- STATED TASK -
Rewrite every row with "clock" replaced by "timepiece" and everything else left unchanged. Leave the pictures out of your answer.

───── DATA TO PROCESS ─────

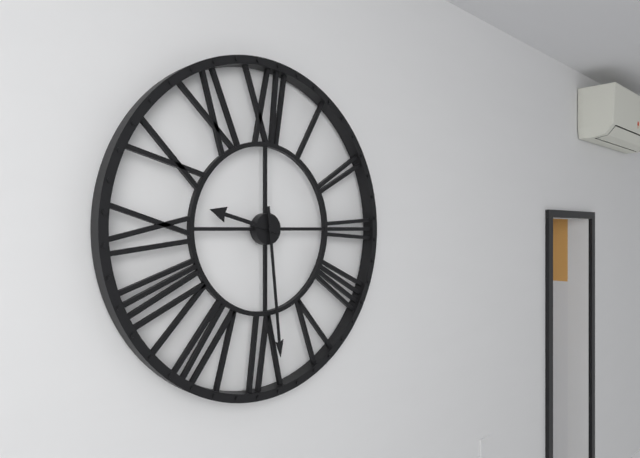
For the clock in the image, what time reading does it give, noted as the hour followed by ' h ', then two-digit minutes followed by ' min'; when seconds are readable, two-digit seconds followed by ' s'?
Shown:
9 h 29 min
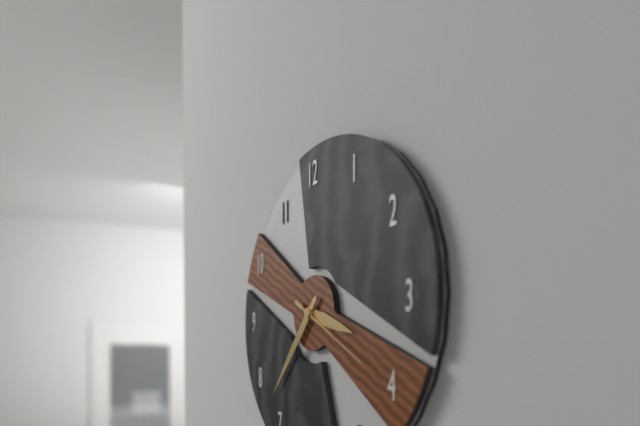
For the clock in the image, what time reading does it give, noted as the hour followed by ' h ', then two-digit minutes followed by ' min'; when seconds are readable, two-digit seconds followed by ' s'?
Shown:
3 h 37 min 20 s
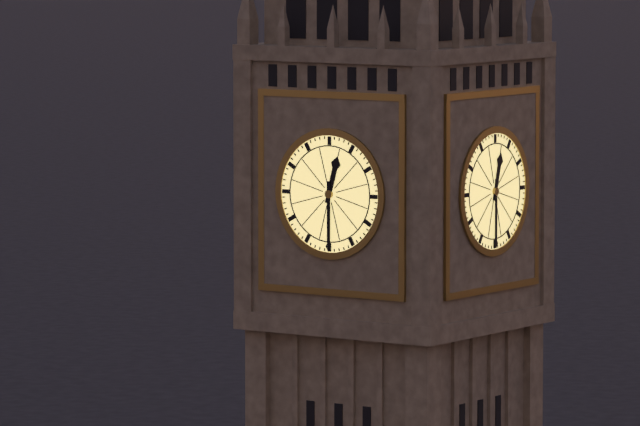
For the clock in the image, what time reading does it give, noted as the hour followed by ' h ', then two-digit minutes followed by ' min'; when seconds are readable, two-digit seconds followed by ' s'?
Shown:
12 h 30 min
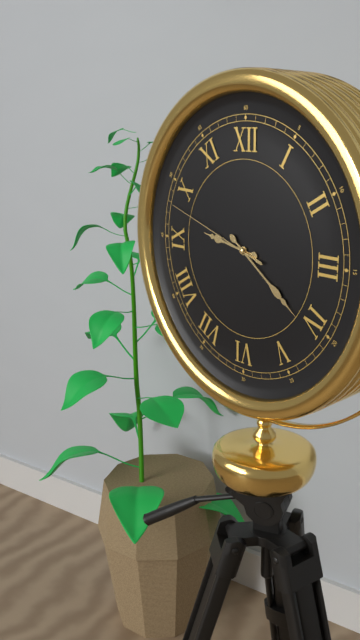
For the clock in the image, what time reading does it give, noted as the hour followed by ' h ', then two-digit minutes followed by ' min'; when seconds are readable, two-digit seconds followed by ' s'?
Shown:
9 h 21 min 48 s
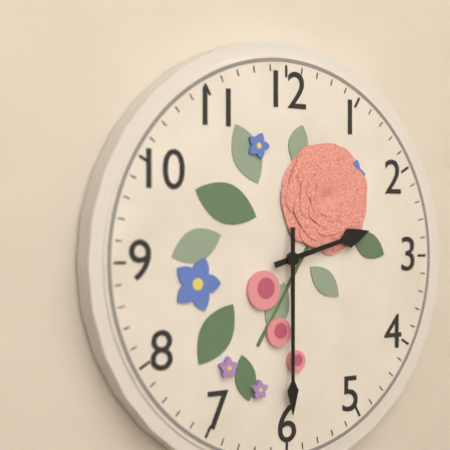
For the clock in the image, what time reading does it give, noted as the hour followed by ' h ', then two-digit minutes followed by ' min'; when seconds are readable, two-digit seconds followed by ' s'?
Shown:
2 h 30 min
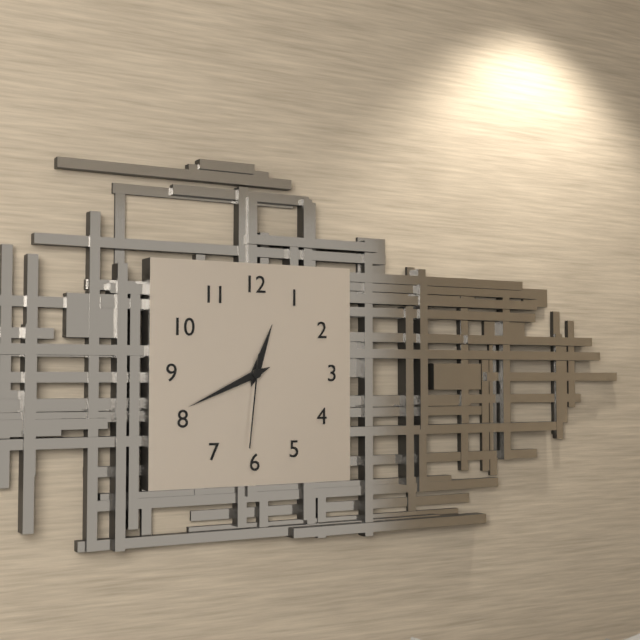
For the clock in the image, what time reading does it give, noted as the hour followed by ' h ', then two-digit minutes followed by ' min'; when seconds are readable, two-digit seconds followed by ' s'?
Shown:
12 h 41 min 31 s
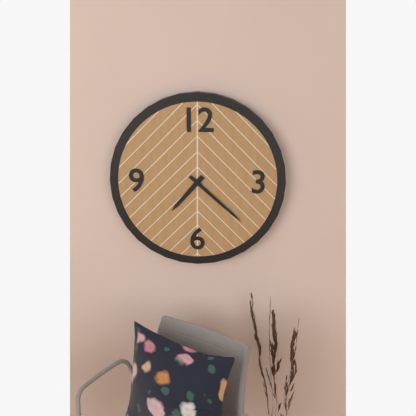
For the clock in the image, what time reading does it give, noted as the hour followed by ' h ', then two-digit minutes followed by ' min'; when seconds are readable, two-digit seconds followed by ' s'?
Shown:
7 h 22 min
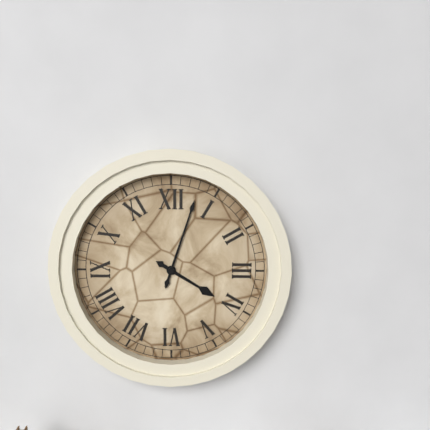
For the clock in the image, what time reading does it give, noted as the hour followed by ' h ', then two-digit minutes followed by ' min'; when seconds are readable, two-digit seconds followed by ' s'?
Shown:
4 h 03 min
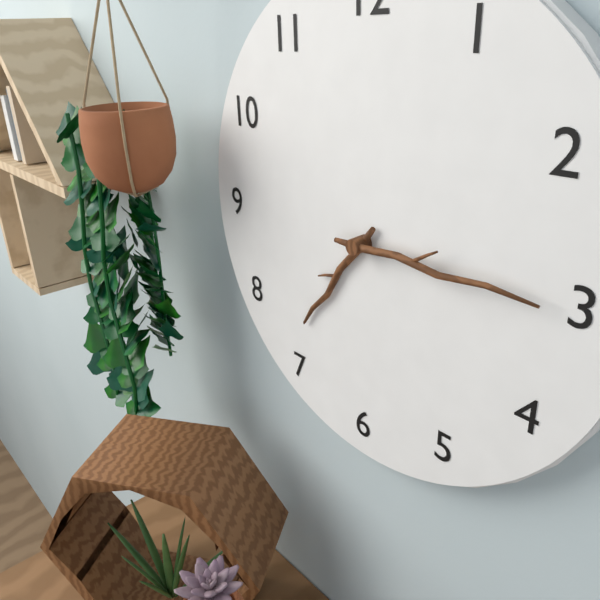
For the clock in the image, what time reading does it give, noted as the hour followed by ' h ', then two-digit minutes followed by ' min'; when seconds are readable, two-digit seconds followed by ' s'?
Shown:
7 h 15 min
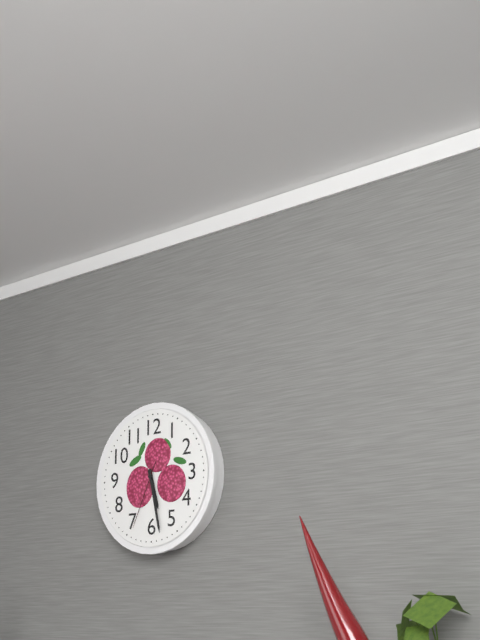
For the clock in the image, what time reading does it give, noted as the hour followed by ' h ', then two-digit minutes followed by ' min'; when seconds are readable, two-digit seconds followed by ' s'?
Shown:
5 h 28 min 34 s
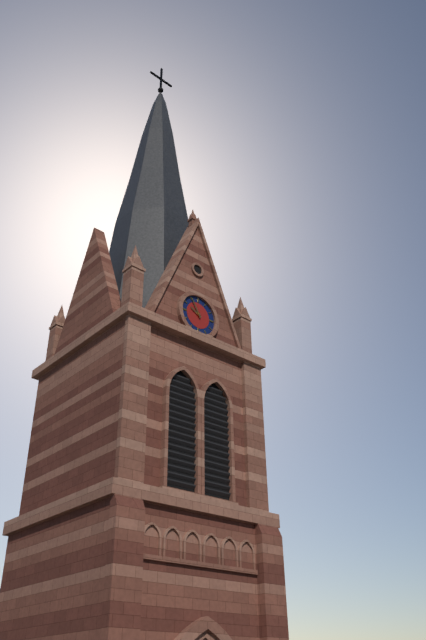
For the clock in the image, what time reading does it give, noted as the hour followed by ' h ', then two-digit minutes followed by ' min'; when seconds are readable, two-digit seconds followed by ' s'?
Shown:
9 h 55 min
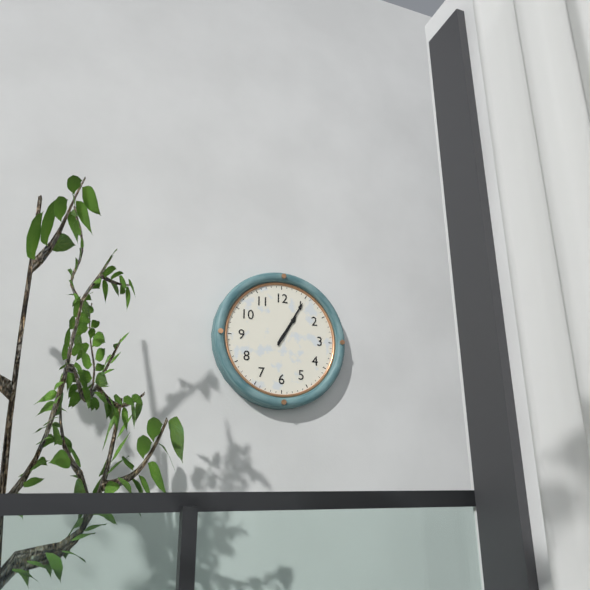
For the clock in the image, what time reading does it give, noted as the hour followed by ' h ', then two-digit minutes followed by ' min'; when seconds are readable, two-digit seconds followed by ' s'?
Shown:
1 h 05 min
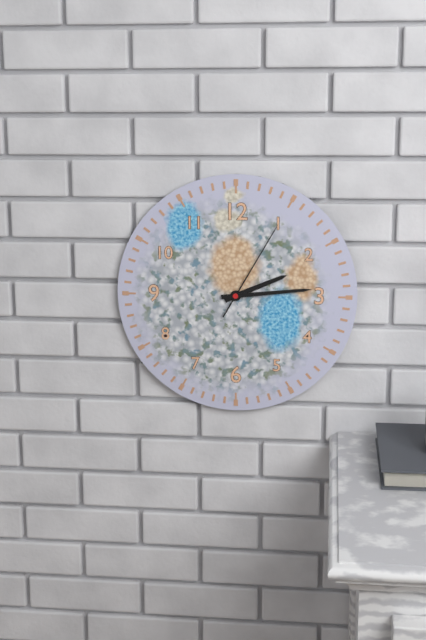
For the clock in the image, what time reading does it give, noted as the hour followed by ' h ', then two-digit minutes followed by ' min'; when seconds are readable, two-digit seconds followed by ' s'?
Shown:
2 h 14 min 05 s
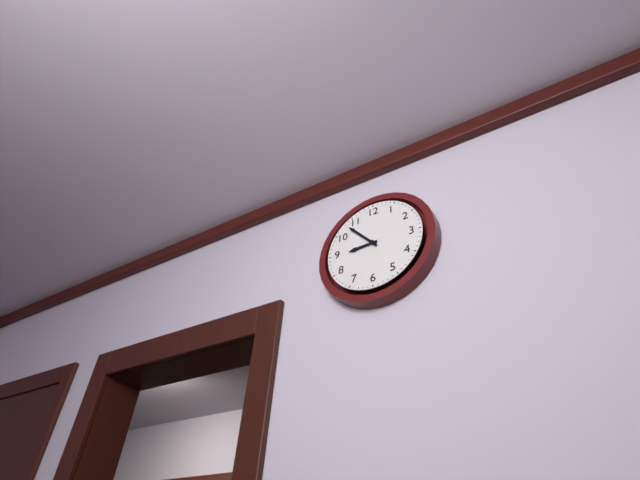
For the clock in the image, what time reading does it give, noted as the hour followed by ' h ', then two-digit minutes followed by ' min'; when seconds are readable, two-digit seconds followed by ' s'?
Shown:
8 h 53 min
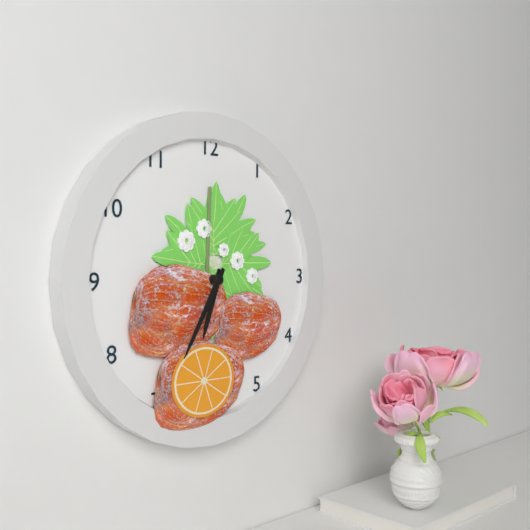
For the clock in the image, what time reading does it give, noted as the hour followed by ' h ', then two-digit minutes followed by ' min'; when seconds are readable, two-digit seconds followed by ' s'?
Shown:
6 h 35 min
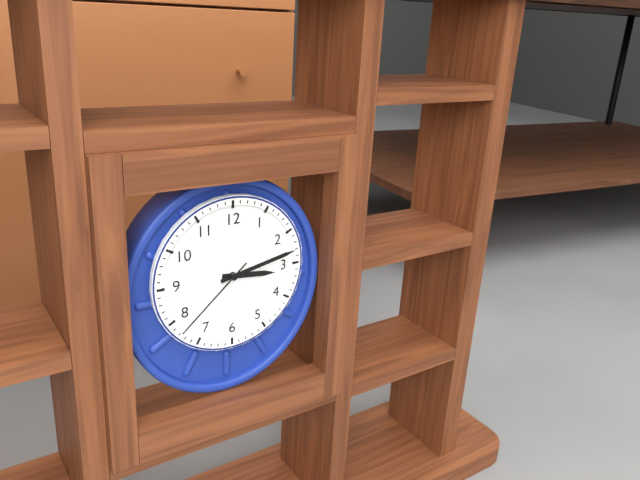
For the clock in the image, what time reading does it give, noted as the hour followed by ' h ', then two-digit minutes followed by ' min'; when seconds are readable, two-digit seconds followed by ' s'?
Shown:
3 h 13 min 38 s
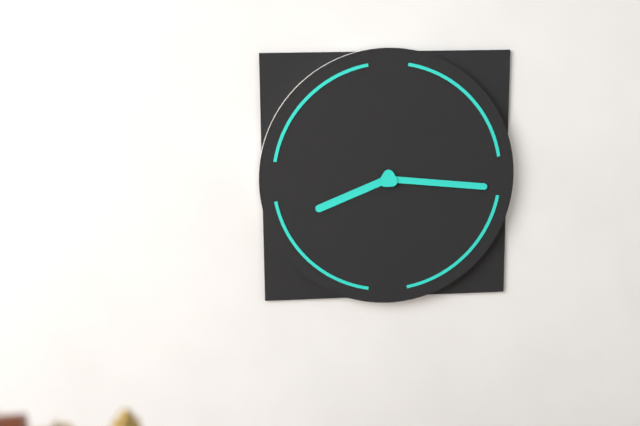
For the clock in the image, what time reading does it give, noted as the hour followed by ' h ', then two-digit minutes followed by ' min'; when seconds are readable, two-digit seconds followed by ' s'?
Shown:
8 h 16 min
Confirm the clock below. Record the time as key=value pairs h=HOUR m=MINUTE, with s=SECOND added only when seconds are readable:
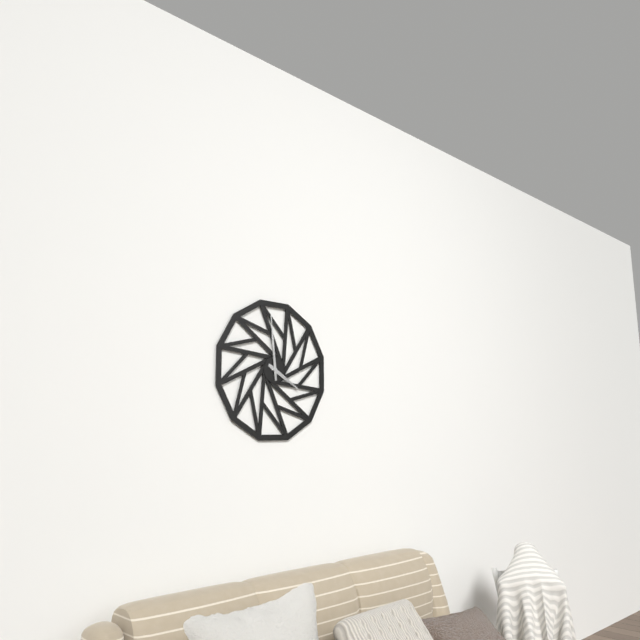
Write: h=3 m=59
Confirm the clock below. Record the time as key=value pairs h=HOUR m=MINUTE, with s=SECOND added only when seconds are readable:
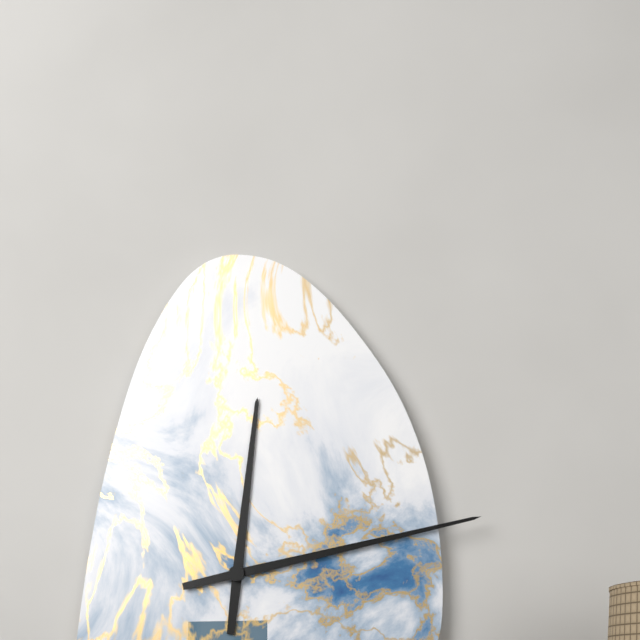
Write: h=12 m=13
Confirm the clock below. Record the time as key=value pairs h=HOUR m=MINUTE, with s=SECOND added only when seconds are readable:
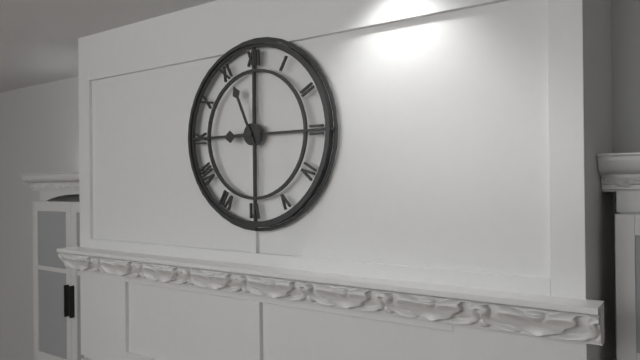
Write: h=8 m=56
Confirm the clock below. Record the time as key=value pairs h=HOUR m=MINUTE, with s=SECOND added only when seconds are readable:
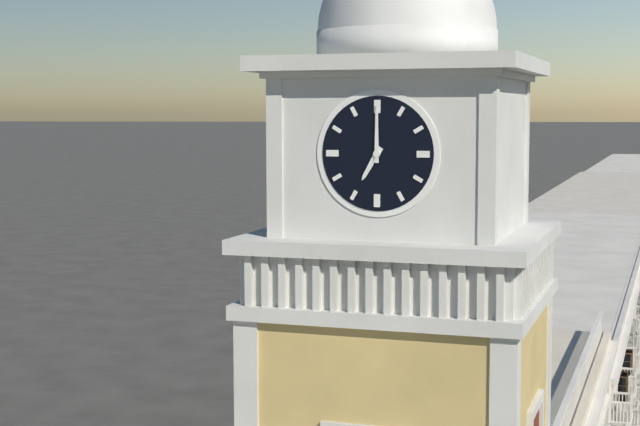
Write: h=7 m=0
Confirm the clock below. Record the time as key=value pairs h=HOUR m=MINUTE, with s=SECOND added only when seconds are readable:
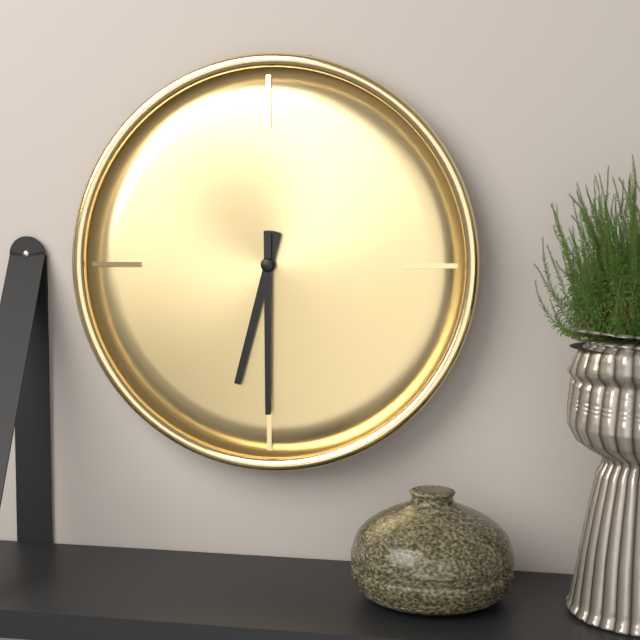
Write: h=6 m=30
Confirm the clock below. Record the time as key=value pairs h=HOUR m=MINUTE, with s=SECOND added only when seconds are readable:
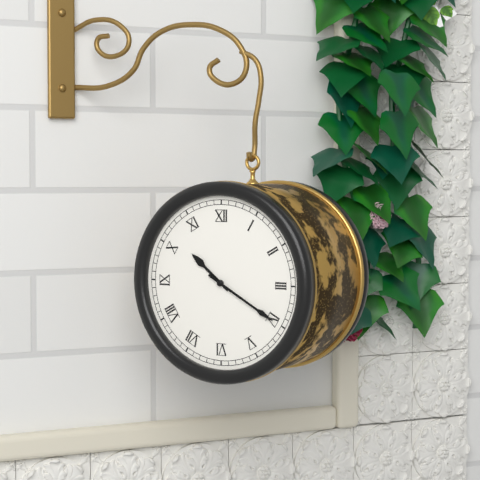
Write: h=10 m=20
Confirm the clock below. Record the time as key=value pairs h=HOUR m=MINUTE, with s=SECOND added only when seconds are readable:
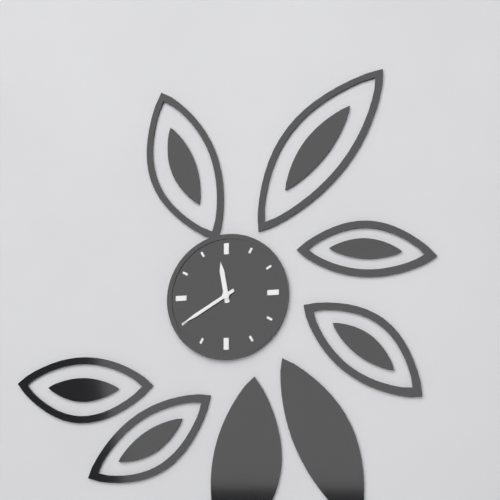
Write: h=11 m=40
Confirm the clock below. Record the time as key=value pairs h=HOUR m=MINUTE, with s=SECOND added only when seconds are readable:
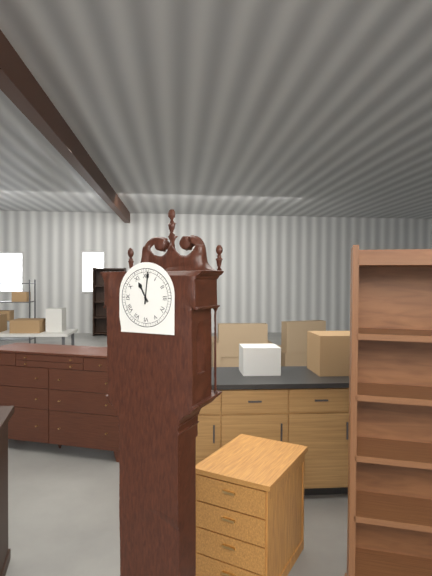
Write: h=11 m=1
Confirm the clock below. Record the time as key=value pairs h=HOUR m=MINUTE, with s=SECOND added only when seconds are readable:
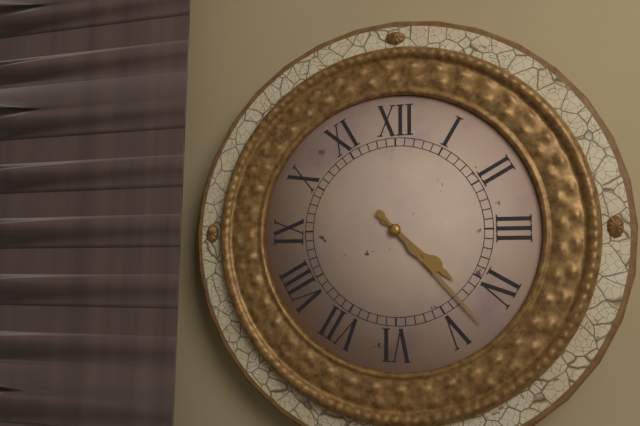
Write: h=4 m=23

─────

- TASK RESPONSE -
For the timepiece in the image, what time reading does it give, noted as the hour followed by ' h ', then two-digit minutes followed by ' min'; when seconds are readable, two-digit seconds followed by ' s'?
Shown:
9 h 29 min
For the timepiece in the image, what time reading does it give, noted as the hour followed by ' h ', then two-digit minutes followed by ' min'; when seconds are readable, two-digit seconds followed by ' s'?
Shown:
3 h 37 min 20 s
For the timepiece in the image, what time reading does it give, noted as the hour followed by ' h ', then two-digit minutes followed by ' min'; when seconds are readable, two-digit seconds followed by ' s'?
Shown:
12 h 30 min
For the timepiece in the image, what time reading does it give, noted as the hour followed by ' h ', then two-digit minutes followed by ' min'; when seconds are readable, two-digit seconds followed by ' s'?
Shown:
9 h 21 min 48 s
For the timepiece in the image, what time reading does it give, noted as the hour followed by ' h ', then two-digit minutes followed by ' min'; when seconds are readable, two-digit seconds followed by ' s'?
Shown:
2 h 30 min
For the timepiece in the image, what time reading does it give, noted as the hour followed by ' h ', then two-digit minutes followed by ' min'; when seconds are readable, two-digit seconds followed by ' s'?
Shown:
12 h 41 min 31 s
For the timepiece in the image, what time reading does it give, noted as the hour followed by ' h ', then two-digit minutes followed by ' min'; when seconds are readable, two-digit seconds followed by ' s'?
Shown:
7 h 22 min
For the timepiece in the image, what time reading does it give, noted as the hour followed by ' h ', then two-digit minutes followed by ' min'; when seconds are readable, two-digit seconds followed by ' s'?
Shown:
4 h 03 min
For the timepiece in the image, what time reading does it give, noted as the hour followed by ' h ', then two-digit minutes followed by ' min'; when seconds are readable, two-digit seconds followed by ' s'?
Shown:
7 h 15 min
For the timepiece in the image, what time reading does it give, noted as the hour followed by ' h ', then two-digit minutes followed by ' min'; when seconds are readable, two-digit seconds followed by ' s'?
Shown:
5 h 28 min 34 s
For the timepiece in the image, what time reading does it give, noted as the hour followed by ' h ', then two-digit minutes followed by ' min'; when seconds are readable, two-digit seconds followed by ' s'?
Shown:
9 h 55 min
For the timepiece in the image, what time reading does it give, noted as the hour followed by ' h ', then two-digit minutes followed by ' min'; when seconds are readable, two-digit seconds followed by ' s'?
Shown:
1 h 05 min
For the timepiece in the image, what time reading does it give, noted as the hour followed by ' h ', then two-digit minutes followed by ' min'; when seconds are readable, two-digit seconds followed by ' s'?
Shown:
2 h 14 min 05 s
For the timepiece in the image, what time reading does it give, noted as the hour followed by ' h ', then two-digit minutes followed by ' min'; when seconds are readable, two-digit seconds followed by ' s'?
Shown:
8 h 53 min
For the timepiece in the image, what time reading does it give, noted as the hour followed by ' h ', then two-digit minutes followed by ' min'; when seconds are readable, two-digit seconds followed by ' s'?
Shown:
6 h 35 min
For the timepiece in the image, what time reading does it give, noted as the hour followed by ' h ', then two-digit minutes followed by ' min'; when seconds are readable, two-digit seconds followed by ' s'?
Shown:
3 h 13 min 38 s
For the timepiece in the image, what time reading does it give, noted as the hour followed by ' h ', then two-digit minutes followed by ' min'; when seconds are readable, two-digit seconds followed by ' s'?
Shown:
8 h 16 min
Confirm the timepiece below. Record the time as key=value pairs h=HOUR m=MINUTE, with s=SECOND added only when seconds are readable:
Write: h=3 m=59
Confirm the timepiece below. Record the time as key=value pairs h=HOUR m=MINUTE, with s=SECOND added only when seconds are readable:
Write: h=12 m=13
Confirm the timepiece below. Record the time as key=value pairs h=HOUR m=MINUTE, with s=SECOND added only when seconds are readable:
Write: h=8 m=56
Confirm the timepiece below. Record the time as key=value pairs h=HOUR m=MINUTE, with s=SECOND added only when seconds are readable:
Write: h=7 m=0
Confirm the timepiece below. Record the time as key=value pairs h=HOUR m=MINUTE, with s=SECOND added only when seconds are readable:
Write: h=6 m=30
Confirm the timepiece below. Record the time as key=value pairs h=HOUR m=MINUTE, with s=SECOND added only when seconds are readable:
Write: h=10 m=20
Confirm the timepiece below. Record the time as key=value pairs h=HOUR m=MINUTE, with s=SECOND added only when seconds are readable:
Write: h=11 m=40
Confirm the timepiece below. Record the time as key=value pairs h=HOUR m=MINUTE, with s=SECOND added only when seconds are readable:
Write: h=11 m=1
Confirm the timepiece below. Record the time as key=value pairs h=HOUR m=MINUTE, with s=SECOND added only when seconds are readable:
Write: h=4 m=23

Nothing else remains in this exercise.